VOVOU: Im öffentlichen Sektor liegt der Unterschied bei 7 Prozent, ist also nicht so groß. Im Privatsektor allerdings ist es ein Unterschied von 17 Prozent. Frauen gelten in den meisten Betrieben auch heute noch als minderwertige Arbeitskraft, denn sie werden als Mutter oder als potentielle Mutter zum Betriebsrisiko erklärt. Deshalb wird ihnen weniger gezahlt. Die Frauen sind froh, wenn sie überhaupt eine Anstellung bekommen und lassen sich darauf ein. Deshalb befindet sich der größte Teil der Griechinnen in Teilzeitarbeit mit befristeten Arbeitsverträgen. Sobald eine Frau im reproduktiven Alter ist, gilt sie förmlich als krank für den Arbeitsmarkt.

ver.di publik: Welche Auswirkungen hatte die Wirtschaftskrise 2008/2009 in Griechenland auf die Arbeitsbedingungen für Frauen?

VOVOU: Vor 2008 konnten wir eine leichte Tendenz hin zur Gleichberechtigung der Geschlechter beobachten. Durch die Wirtschaftskrise und jetzt zusätzlich durch die Pandemie wurde diese allerdings im Keim erstickt. Das Paradoxe ist: Die Arbeitgeber behalten oftmals die Frauen, da sie billigere Arbeitskräfte sind, und entlassen die Männer zuerst. Es gab seit Beginn der Krise im Jahr 2008 einen extremen Anstieg der Arbeitslosenzahl, hauptsächlich bei den Männern. Das Schlimme: Die Männer waren also zu Hause, kümmerten sich allerdings meist nicht um Haushalt und Kinder, das hat der größte Teil von ihnen so nie gelernt. Für viele gilt das immer noch als peinlich und ist Frauenarbeit.
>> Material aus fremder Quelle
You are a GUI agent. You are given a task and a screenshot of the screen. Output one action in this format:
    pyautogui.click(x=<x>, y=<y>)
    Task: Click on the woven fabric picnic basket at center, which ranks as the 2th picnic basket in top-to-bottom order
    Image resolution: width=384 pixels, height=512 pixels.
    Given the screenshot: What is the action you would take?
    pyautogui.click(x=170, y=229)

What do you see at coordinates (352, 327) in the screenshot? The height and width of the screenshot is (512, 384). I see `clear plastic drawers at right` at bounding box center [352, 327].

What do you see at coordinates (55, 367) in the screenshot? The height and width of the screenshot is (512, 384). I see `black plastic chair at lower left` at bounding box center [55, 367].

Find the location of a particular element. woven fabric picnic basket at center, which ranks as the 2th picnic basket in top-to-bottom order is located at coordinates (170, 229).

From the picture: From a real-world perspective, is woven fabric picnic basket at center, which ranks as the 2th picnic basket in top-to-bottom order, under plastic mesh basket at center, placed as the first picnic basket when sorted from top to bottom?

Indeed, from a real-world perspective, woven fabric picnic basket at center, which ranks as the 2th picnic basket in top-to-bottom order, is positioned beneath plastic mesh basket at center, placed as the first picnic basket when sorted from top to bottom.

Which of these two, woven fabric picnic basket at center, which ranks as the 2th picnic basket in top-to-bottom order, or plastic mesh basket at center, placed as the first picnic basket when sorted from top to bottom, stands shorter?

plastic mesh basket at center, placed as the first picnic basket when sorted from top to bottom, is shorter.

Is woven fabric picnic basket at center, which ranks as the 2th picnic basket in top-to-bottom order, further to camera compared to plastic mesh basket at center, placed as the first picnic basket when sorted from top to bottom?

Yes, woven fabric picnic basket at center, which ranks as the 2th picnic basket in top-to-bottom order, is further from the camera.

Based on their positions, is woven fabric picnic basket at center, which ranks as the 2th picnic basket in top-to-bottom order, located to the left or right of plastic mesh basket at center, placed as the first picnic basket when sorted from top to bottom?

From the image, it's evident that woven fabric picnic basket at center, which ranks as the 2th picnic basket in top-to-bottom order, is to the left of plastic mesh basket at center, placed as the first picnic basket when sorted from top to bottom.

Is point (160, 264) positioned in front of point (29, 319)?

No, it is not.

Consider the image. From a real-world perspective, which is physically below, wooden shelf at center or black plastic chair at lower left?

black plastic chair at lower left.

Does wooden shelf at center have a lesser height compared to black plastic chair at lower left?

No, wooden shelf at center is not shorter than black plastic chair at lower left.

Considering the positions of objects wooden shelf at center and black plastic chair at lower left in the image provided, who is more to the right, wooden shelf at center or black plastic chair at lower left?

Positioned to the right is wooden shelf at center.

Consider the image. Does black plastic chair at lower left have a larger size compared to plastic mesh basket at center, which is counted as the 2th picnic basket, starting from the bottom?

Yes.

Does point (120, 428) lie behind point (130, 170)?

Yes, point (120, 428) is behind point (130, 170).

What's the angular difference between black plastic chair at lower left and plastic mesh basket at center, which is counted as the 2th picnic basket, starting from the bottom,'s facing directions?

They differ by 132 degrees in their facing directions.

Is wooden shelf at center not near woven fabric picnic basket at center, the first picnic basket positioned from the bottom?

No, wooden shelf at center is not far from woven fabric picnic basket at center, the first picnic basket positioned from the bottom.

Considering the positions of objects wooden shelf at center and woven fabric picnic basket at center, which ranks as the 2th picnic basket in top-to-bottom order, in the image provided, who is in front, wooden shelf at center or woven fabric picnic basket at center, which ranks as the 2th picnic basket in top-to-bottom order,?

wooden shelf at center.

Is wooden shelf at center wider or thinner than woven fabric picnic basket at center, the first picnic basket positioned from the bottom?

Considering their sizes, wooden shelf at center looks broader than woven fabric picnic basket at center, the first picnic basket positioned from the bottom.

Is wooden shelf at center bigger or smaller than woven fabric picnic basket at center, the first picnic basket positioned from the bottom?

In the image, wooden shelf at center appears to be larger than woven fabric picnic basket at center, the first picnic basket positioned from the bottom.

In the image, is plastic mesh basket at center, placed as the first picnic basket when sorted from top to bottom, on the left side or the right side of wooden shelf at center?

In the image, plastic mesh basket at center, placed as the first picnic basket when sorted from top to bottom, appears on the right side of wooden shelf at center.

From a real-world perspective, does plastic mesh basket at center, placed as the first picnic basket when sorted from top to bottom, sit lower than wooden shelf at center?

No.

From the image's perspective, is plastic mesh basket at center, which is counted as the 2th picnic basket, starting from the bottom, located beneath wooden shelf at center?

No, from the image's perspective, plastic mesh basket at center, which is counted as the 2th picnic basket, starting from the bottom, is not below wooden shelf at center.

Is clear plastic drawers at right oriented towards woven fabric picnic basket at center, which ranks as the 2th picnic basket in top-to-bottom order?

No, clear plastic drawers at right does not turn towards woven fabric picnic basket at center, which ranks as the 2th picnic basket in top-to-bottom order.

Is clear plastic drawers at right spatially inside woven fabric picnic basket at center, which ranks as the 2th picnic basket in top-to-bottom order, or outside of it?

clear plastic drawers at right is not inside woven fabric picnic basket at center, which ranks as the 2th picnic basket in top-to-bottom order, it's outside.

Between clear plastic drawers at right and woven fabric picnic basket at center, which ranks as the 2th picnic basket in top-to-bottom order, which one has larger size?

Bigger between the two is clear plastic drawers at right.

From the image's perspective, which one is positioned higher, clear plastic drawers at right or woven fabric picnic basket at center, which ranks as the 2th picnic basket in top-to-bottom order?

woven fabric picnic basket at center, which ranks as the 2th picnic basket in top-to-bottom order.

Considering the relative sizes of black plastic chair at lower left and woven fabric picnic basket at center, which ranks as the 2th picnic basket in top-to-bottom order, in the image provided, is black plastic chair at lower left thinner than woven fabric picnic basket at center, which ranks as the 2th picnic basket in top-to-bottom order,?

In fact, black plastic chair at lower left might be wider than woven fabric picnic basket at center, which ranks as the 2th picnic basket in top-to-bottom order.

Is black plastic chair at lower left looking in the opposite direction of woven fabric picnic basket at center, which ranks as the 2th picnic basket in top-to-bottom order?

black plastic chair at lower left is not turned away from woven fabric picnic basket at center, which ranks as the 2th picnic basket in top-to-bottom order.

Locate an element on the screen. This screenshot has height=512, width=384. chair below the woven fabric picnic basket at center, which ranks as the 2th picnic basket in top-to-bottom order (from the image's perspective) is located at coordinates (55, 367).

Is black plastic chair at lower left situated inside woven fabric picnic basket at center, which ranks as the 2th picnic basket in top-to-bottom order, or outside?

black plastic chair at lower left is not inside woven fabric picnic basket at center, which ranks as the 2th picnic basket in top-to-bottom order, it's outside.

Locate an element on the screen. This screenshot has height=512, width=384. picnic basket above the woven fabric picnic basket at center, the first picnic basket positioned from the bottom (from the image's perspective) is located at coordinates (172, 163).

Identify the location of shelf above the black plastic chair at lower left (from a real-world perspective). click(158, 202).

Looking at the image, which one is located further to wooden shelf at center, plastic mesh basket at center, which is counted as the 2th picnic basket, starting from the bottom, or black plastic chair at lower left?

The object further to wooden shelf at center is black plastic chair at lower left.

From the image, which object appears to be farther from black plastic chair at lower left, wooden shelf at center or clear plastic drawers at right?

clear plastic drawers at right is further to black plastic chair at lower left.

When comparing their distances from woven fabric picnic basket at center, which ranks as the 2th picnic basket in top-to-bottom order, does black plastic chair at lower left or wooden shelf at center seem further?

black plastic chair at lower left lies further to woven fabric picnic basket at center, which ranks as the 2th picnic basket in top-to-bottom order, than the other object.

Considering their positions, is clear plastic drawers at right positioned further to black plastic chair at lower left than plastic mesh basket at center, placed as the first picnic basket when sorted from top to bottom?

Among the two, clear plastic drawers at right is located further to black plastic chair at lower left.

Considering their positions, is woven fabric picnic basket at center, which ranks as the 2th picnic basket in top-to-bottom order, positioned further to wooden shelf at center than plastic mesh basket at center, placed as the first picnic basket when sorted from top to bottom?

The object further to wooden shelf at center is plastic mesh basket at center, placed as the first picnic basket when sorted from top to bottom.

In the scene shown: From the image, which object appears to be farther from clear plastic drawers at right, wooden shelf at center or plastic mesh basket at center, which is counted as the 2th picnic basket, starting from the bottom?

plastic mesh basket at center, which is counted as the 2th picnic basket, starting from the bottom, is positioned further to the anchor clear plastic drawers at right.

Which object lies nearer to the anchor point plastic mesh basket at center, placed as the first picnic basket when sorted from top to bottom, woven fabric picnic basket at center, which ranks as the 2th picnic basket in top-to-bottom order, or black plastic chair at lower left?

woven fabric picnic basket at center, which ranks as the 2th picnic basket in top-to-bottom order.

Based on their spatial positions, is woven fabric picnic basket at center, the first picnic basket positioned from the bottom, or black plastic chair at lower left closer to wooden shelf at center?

Die Frauen müssen also für weniger Geld arbeiten und sich dann noch zu Hause um die Familienangelegenheiten kümmern.

ver.di publik: Was muss passieren, um bessere Arbeits- und Lebensbedingungen für die Frauen in Griechenland zu schaffen?

VOVOU: Wir brauchen eine angemessene Gesetzgebung im privaten Sektor, damit mehr Frauen eingestellt werden. Statistiken zeigen, dass Frauen in Bezug auf Bildung ganz weit vorne liegen. Es gibt in Griechenland dennoch keine großen Unternehmungen, um das Arbeitsrecht der Frau voranzutreiben. Ein guter Schritt ist, dass das Übereinkommen der Internationalen Arbeitsorganisation gegen Gewalt und sexuelle Belästigung am Arbeitsplatz ratifiziert werden soll. Die Frage ist noch, inwieweit es Sanktionen und Strafen für Arbeitgeber geben wird, die das nicht umsetzen. Die Gewerkschaften haben erst jetzt einen Aufruf gestartet, nachdem die MeToo-Bewegung im Januar dieses Jahres auch Griechenland erreicht hat. Die Bewegung hat uns hier erst so spät erreicht, weil viele Frauen besonders in Krisenzeiten nichts sagen, aus Angst, ihren Arbeitsplatz zu verlieren. Wenn die Gewerkschaften hier unterstützend arbeiten, ermutigen sie die Frauen. Darauf hoffen wir.